Request. Rewrite everything from the line containing "Specialty Grains" down to the line containing "zda, and experience", swapping "Radio Mechanic" for "Radio Technician" and leaving all else unchanged. Omit the pictures from your answer.

Start of Material for the task

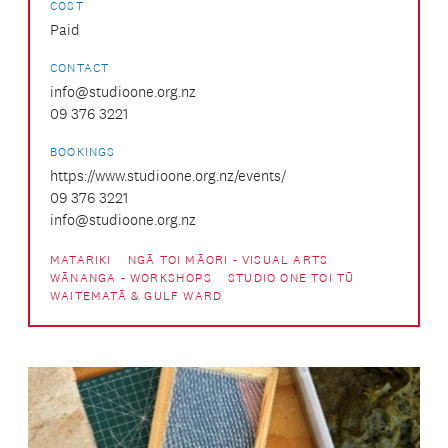
COST
Paid
CONTACT
info@studioone.org.nz
09 376 3221
BOOKINGS
https://www.studioone.org.nz/events/
09 376 3221
info@studioone.org.nz
MATARIKI
NGĀ TOI MĀORI - VISUAL ARTS
WĀNANGA - WORKSHOPS
STUDIO ONE TOI TŪ
WAITEMATĀ & GULF WARD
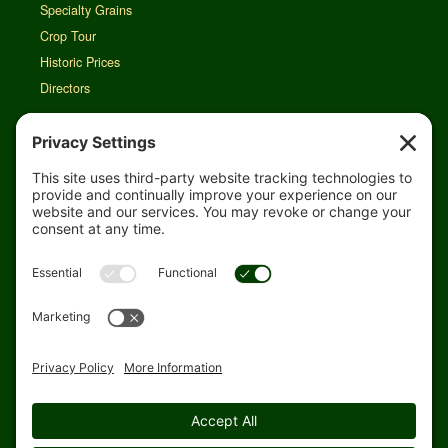
Specialty Grains
Crop Tour
Historic Prices
Directors
Rain Map
Agri-Links
TFG Web App
Job Opportunities
For Employees
Safety
Site Map
Home
Privacy Settings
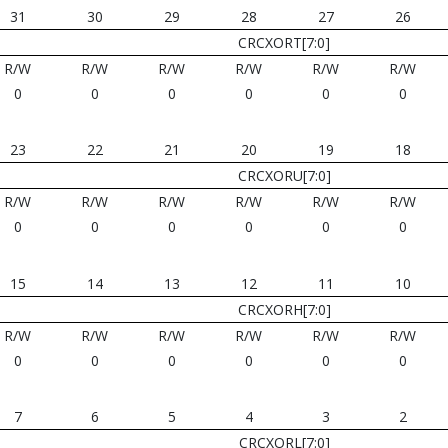
31
30
29
28
27
26
CRCXORT[7:0]
R/W
R/W
R/W
R/W
R/W
R/W
0
0
0
0
0
0
23
22
21
20
19
18
CRCXORU[7:0]
R/W
R/W
R/W
R/W
R/W
R/W
0
0
0
0
0
0
15
14
13
12
11
10
CRCXORH[7:0]
R/W
R/W
R/W
R/W
R/W
R/W
0
0
0
0
0
0
7
6
5
4
3
2
CRCXORL[7:0]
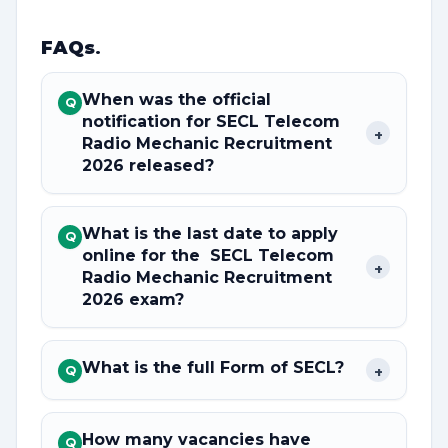
FAQs
.
When was the official
Q
notification for SECL Telecom
+
Radio Mechanic Recruitment
2026 released?
What is the last date to apply
Q
online for the SECL Telecom
+
Radio Mechanic Recruitment
2026 exam?
What is the full Form of SECL?
+
Q
How many vacancies have
Q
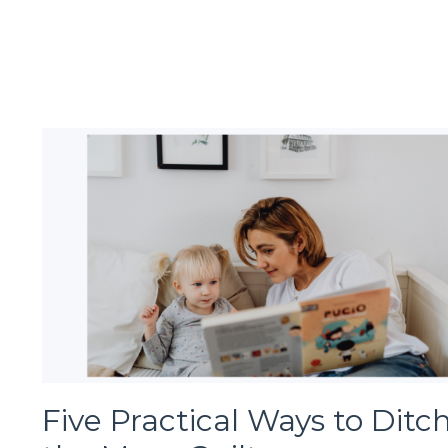
Five Practical Ways to Ditc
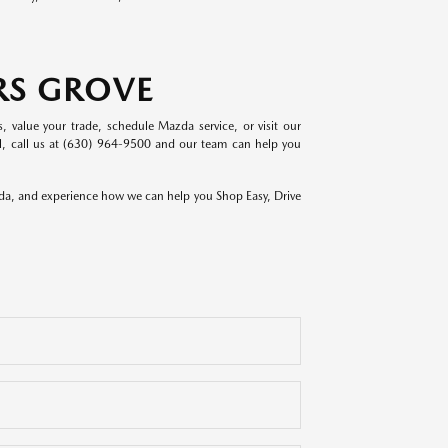
RS GROVE
value your trade, schedule Mazda service, or visit our
del, call us at (630) 964-9500 and our team can help you
zda, and experience how we can help you Shop Easy, Drive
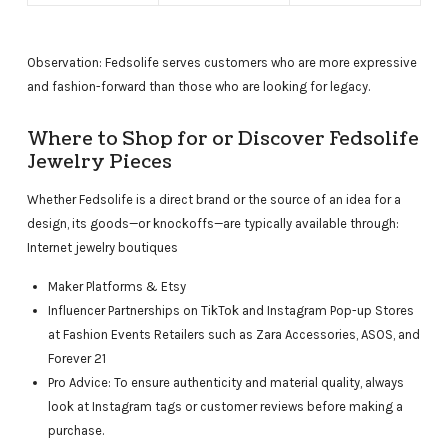
Observation: Fedsolife serves customers who are more expressive
and fashion-forward than those who are looking for legacy.
Where to Shop for or Discover Fedsolife
Jewelry Pieces
Whether Fedsolife is a direct brand or the source of an idea for a
design, its goods—or knockoffs—are typically available through:
Internet jewelry boutiques
Maker Platforms & Etsy
Influencer Partnerships on TikTok and Instagram Pop-up Stores
at Fashion Events Retailers such as Zara Accessories, ASOS, and
Forever 21
Pro Advice: To ensure authenticity and material quality, always
look at Instagram tags or customer reviews before making a
purchase.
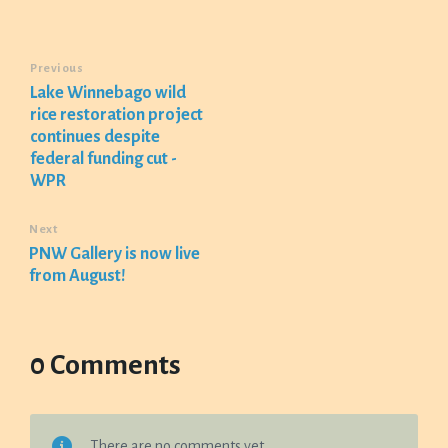
Previous
Lake Winnebago wild
rice restoration project
continues despite
federal funding cut -
WPR
Next
PNW Gallery is now live
from August!
0 Comments
There are no comments yet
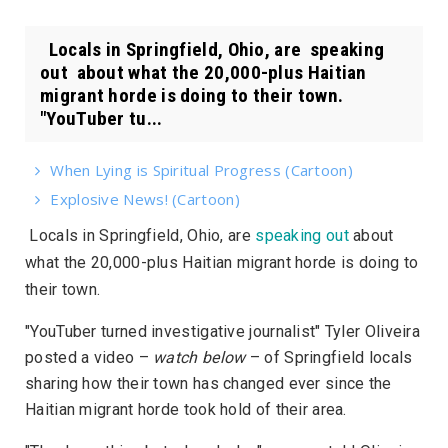
Locals in Springfield, Ohio, are speaking
out about what the 20,000-plus Haitian
migrant horde is doing to their town.
"YouTuber tu...
When Lying is Spiritual Progress (Cartoon)
Explosive News! (Cartoon)
Locals in Springfield, Ohio, are
speaking out
about
what the 20,000-plus Haitian migrant horde is doing to
their town.
"YouTuber turned investigative journalist" Tyler Oliveira
posted a video –
watch below
– of Springfield locals
sharing how their town has changed ever since the
Haitian migrant horde took hold of their area.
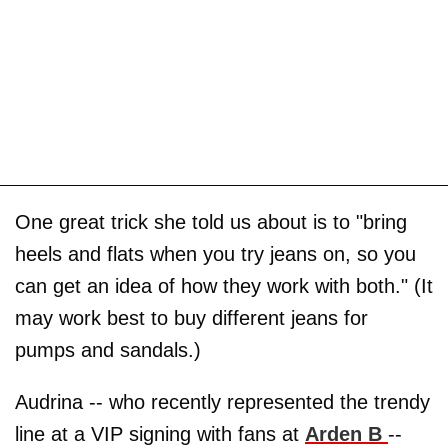
One great trick she told us about is to "bring
heels and flats when you try jeans on, so you
can get an idea of how they work with both." (It
may work best to buy different jeans for
pumps and sandals.)
Audrina -- who recently represented the trendy
line at a VIP signing with fans at
Arden B
--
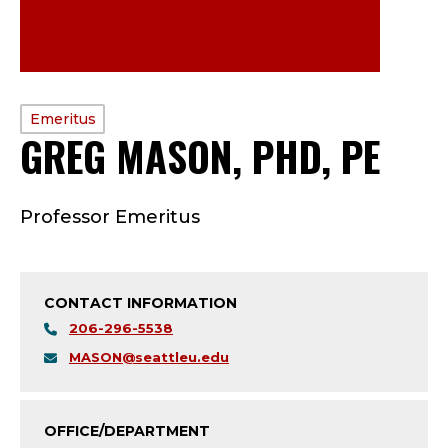
PROFILE
Emeritus
GREG MASON, PHD, PE
—
TYPE:
E
Professor Emeritus
M
E
CONTACT INFORMATION
R
206-296-5538
I
MASON@seattleu.edu
T
OFFICE/DEPARTMENT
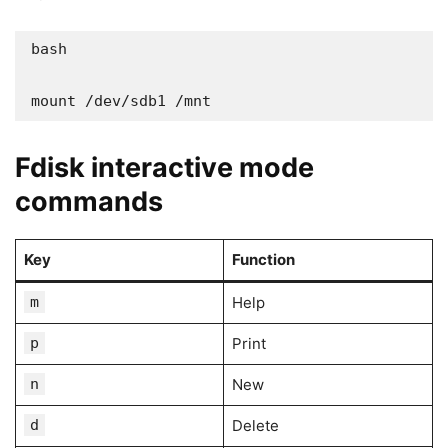
bash

mount /dev/sdb1 /mnt
Fdisk interactive mode
commands
Key
Function
m
Help
p
Print
n
New
d
Delete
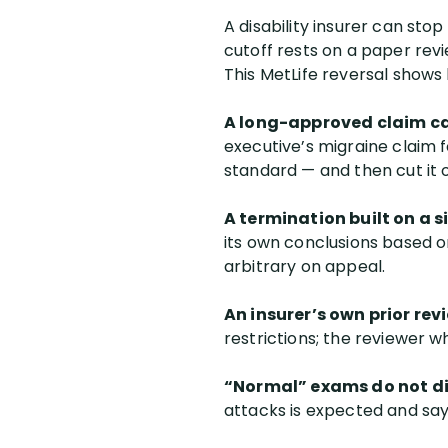
A disability insurer can sto
cutoff rests on a paper rev
This MetLife reversal shows
A long-approved claim c
executive’s migraine claim 
standard — and then cut it 
A termination built on a s
its own conclusions based 
arbitrary on appeal.
An insurer’s own prior revi
restrictions; the reviewer 
“Normal” exams do not di
attacks is expected and say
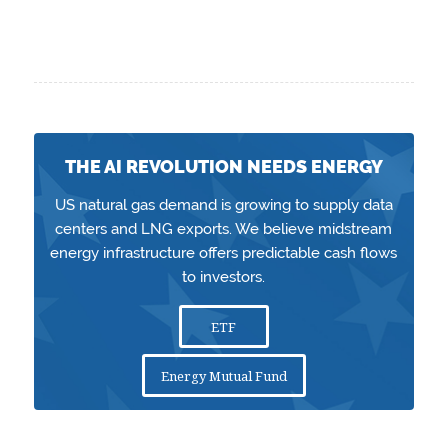
THE AI REVOLUTION NEEDS ENERGY
US natural gas demand is growing to supply data
centers and LNG exports. We believe midstream
energy infrastructure offers predictable cash flows
to investors.
ETF
Energy Mutual Fund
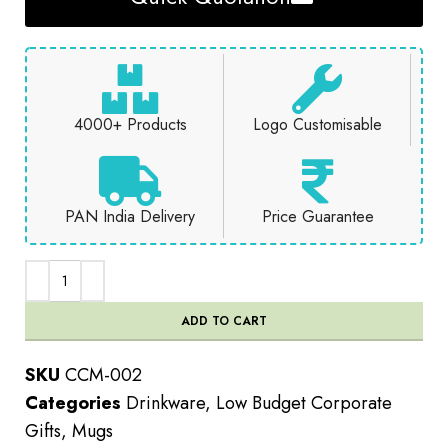
4000+ Products
Logo Customisable
PAN India Delivery
Price Guarantee
ADD TO CART
SKU
CCM-002
Categories
Drinkware
,
Low Budget Corporate
Gifts
,
Mugs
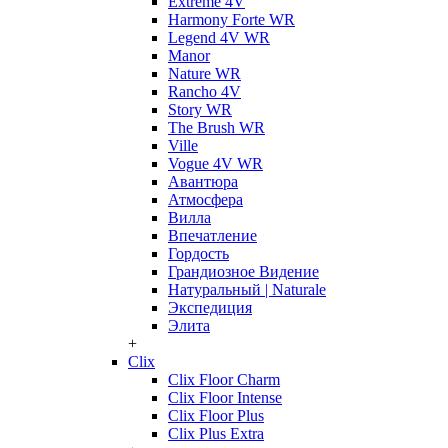
Extreme 4V
Harmony Forte WR
Legend 4V WR
Manor
Nature WR
Rancho 4V
Story WR
The Brush WR
Ville
Vogue 4V WR
Авантюра
Атмосфера
Вилла
Впечатление
Гордость
Грандиозное Видение
Натуральный | Naturale
Экспедиция
Элита
+
Clix
Clix Floor Charm
Clix Floor Intense
Clix Floor Plus
Clix Plus Extra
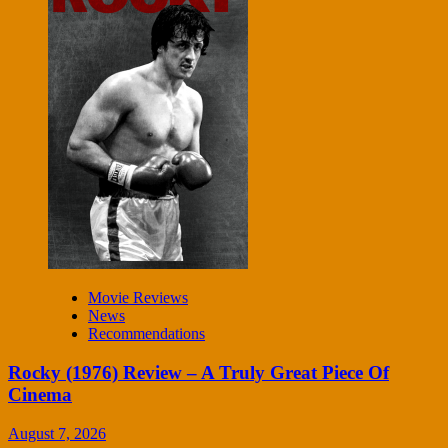
Movie Reviews
News
Recommendations
Rocky (1976) Review – A Truly Great Piece Of
Cinema
August 7, 2026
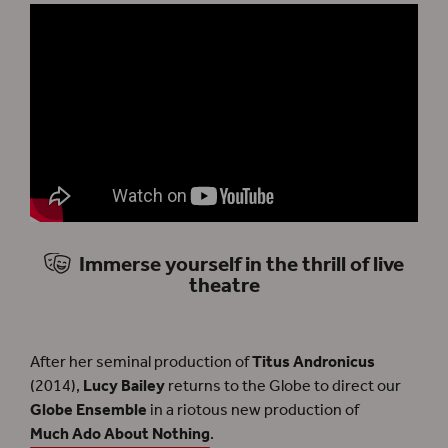
Immerse yourself in the thrill of live
theatre
After her seminal production of
Titus Andronicus
(2014),
Lucy Bailey
returns to the Globe to direct our
Globe Ensemble
in a riotous new production of
Much Ado About Nothing
.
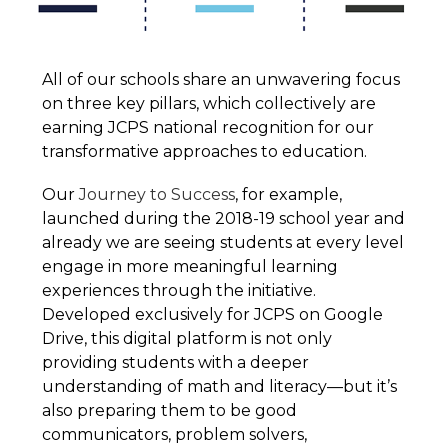
All of our schools share an unwavering focus 
on three key pillars, which collectively are 
earning JCPS national recognition for our 
transformative approaches to education.
Our 
Journey to Success
, for example, 
launched during the 2018-19 school year and 
already we are seeing students at every level 
engage in more meaningful learning 
experiences through the initiative. 
Developed exclusively for JCPS on Google 
Drive, this digital platform is not only 
providing students with a deeper 
understanding of math and literacy—but it’s 
also preparing them to be good 
communicators, problem solvers, 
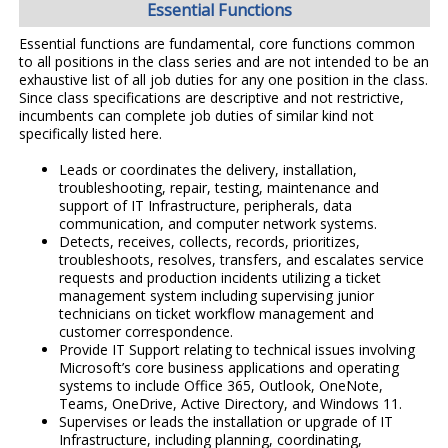
Essential Functions
Essential functions are fundamental, core functions common
to all positions in the class series and are not intended to be an
exhaustive list of all job duties for any one position in the class.
Since class specifications are descriptive and not restrictive,
incumbents can complete job duties of similar kind not
specifically listed here.
Leads or coordinates the delivery, installation,
troubleshooting, repair, testing, maintenance and
support of IT Infrastructure, peripherals, data
communication, and computer network systems.
Detects, receives, collects, records, prioritizes,
troubleshoots, resolves, transfers, and escalates service
requests and production incidents utilizing a ticket
management system including supervising junior
technicians on ticket workflow management and
customer correspondence.
Provide IT Support relating to technical issues involving
Microsoft’s core business applications and operating
systems to include Office 365, Outlook, OneNote,
Teams, OneDrive, Active Directory, and Windows 11.
Supervises or leads the installation or upgrade of IT
Infrastructure, including planning, coordinating,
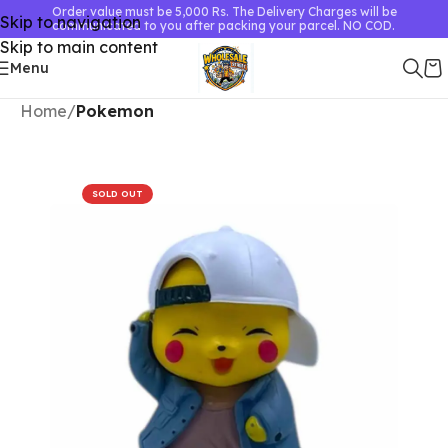
Order value must be 5,000 Rs. The Delivery Charges will be
Skip to navigation
communicated to you after packing your parcel. NO COD.
Skip to main content
Menu
Home
Pokemon
SOLD OUT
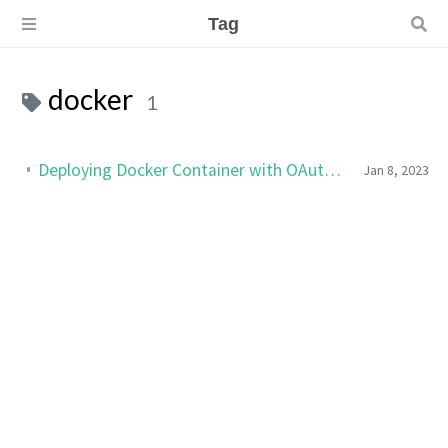
Tag
docker
1
Deploying Docker Container with OAuth2 Reverse Proxy (SSO)
Jan 8, 2023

End of Material for the task

Your response.
Specialty Grains
Crop Tour
Historic Prices
Directors
Rain Map
Agri-Links
TFG Web App
Job Opportunities
For Employees
Safety
Site Map
Home
Privacy Settings
31
30
29
28
27
26
CRCXORT[7:0]
R/W
R/W
R/W
R/W
R/W
R/W
0
0
0
0
0
0
23
22
21
20
19
18
CRCXORU[7:0]
R/W
R/W
R/W
R/W
R/W
R/W
0
0
0
0
0
0
15
14
13
12
11
10
CRCXORH[7:0]
R/W
R/W
R/W
R/W
R/W
R/W
0
0
0
0
0
0
7
6
5
4
3
2
CRCXORL[7:0]
FAQs
.
When was the official
Q
notification for SECL Telecom
+
Radio Technician Recruitment
2026 released?
What is the last date to apply
Q
online for the SECL Telecom
+
Radio Technician Recruitment
2026 exam?
What is the full Form of SECL?
+
Q
How many vacancies have
Q
Five Practical Ways to Ditc
RS GROVE
value your trade, schedule Mazda service, or visit our
del, call us at (630) 964-9500 and our team can help you
zda, and experience how we can help you Shop Easy, Drive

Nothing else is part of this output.